EXTRAIT À LIRE.
········
La SNCF instille la réalité augmentée dans sa maintenance

La SNCF instille la réalité augmentée dans sa maintenance Après trois ans d'études, les premiers projets sont déployés dans les ateliers pour simplifier les interventions des opérateurs sur les équipements.

Pour effectuer la maintenance des sièges des trains, les techniciens de la SNCF n'ont plus besoin de sortir leur trentaine de fiches d'instruction pour réaliser leurs opérations. Les informations peuvent être affichées par réalité augmentée (AR) grâce à des casques dédiés. Il s'agit de l'un des premiers usages déployés en exploitation par la compagnie ferroviaire française. La réalité augmentée sert à la transformation des rames TGV duplex, avec de nouveaux sièges intégrant de l'électronique, du pneumatique et des mécanismes complexes.
········
CONSIGNE. Qu'intègrent les nouveaux sièges des rames TGV duplex, d'après l'extrait ?

Jeu de données enregistré:
········
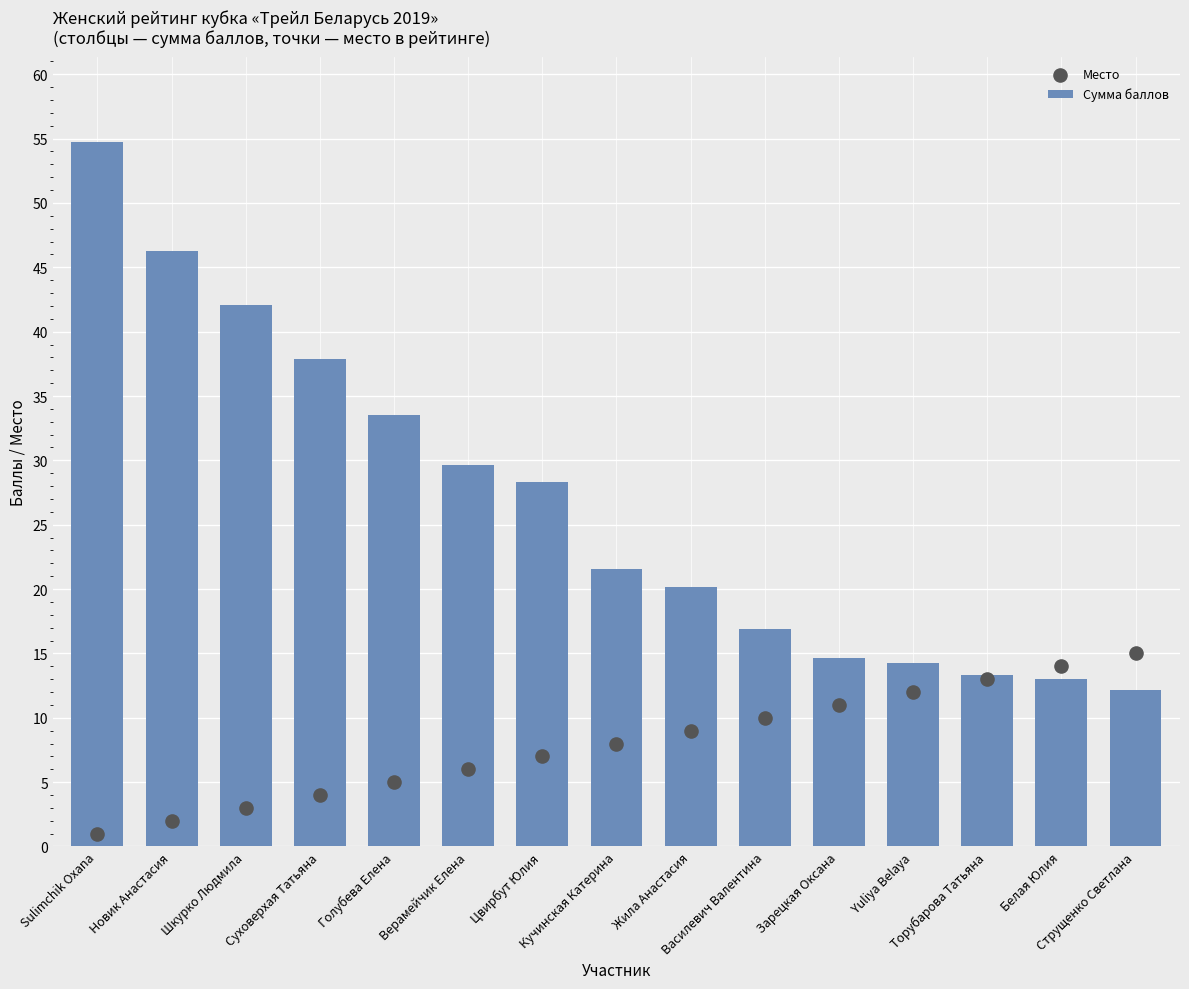

Is the value of Место at Цвирбут Юлия greater than the value of Сумма баллов at Кучинская Катерина?

No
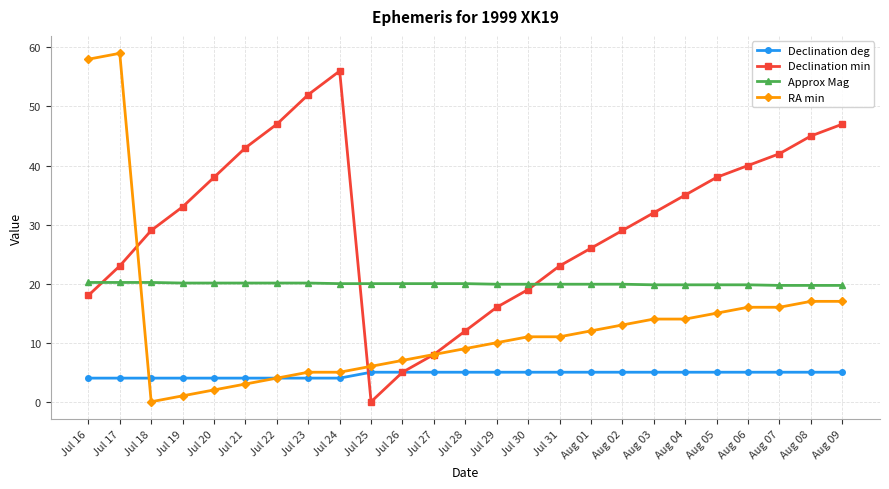

Does the chart have visible grid lines?

Yes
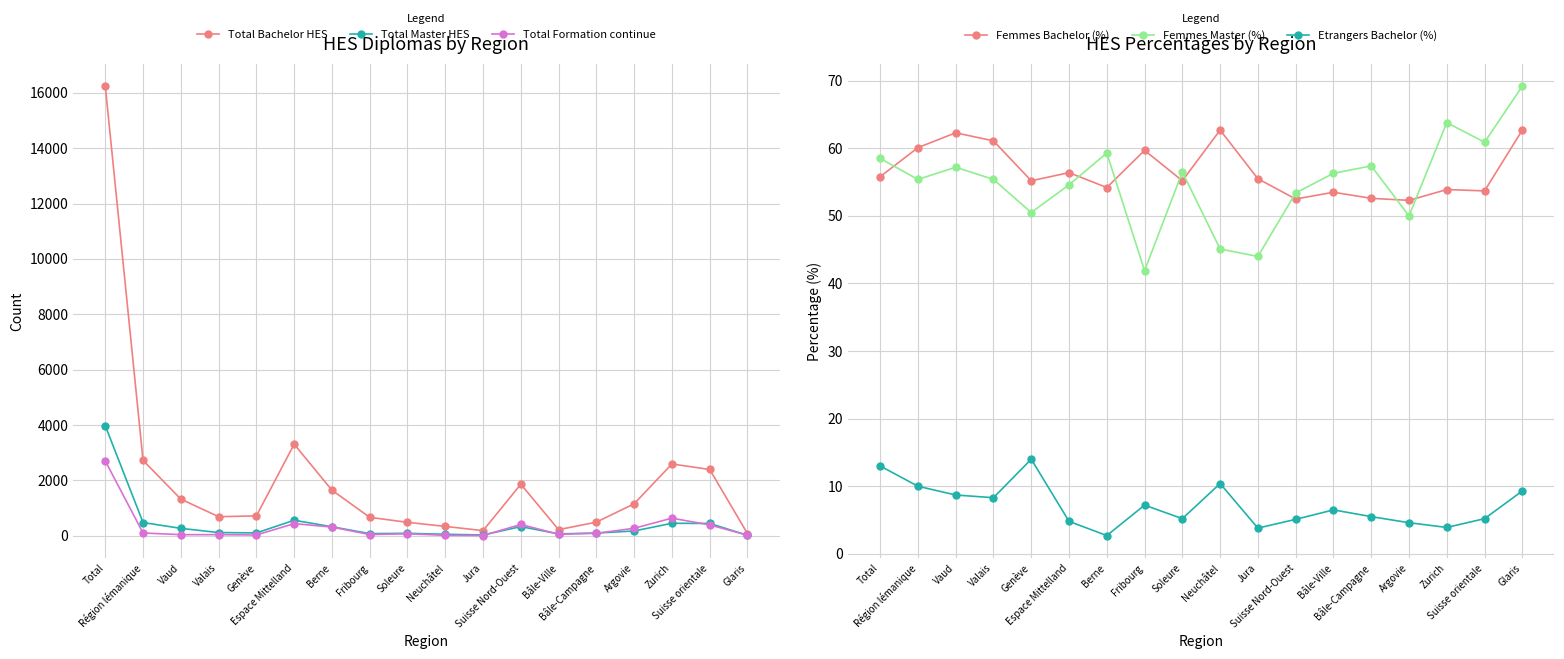

The value of Femmes Master (%) at Espace Mittelland is 32.2. True or false?

False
········
RÉPONSE RÉDIGÉE. De l'électronique, du pneumatique et des mécanismes complexes.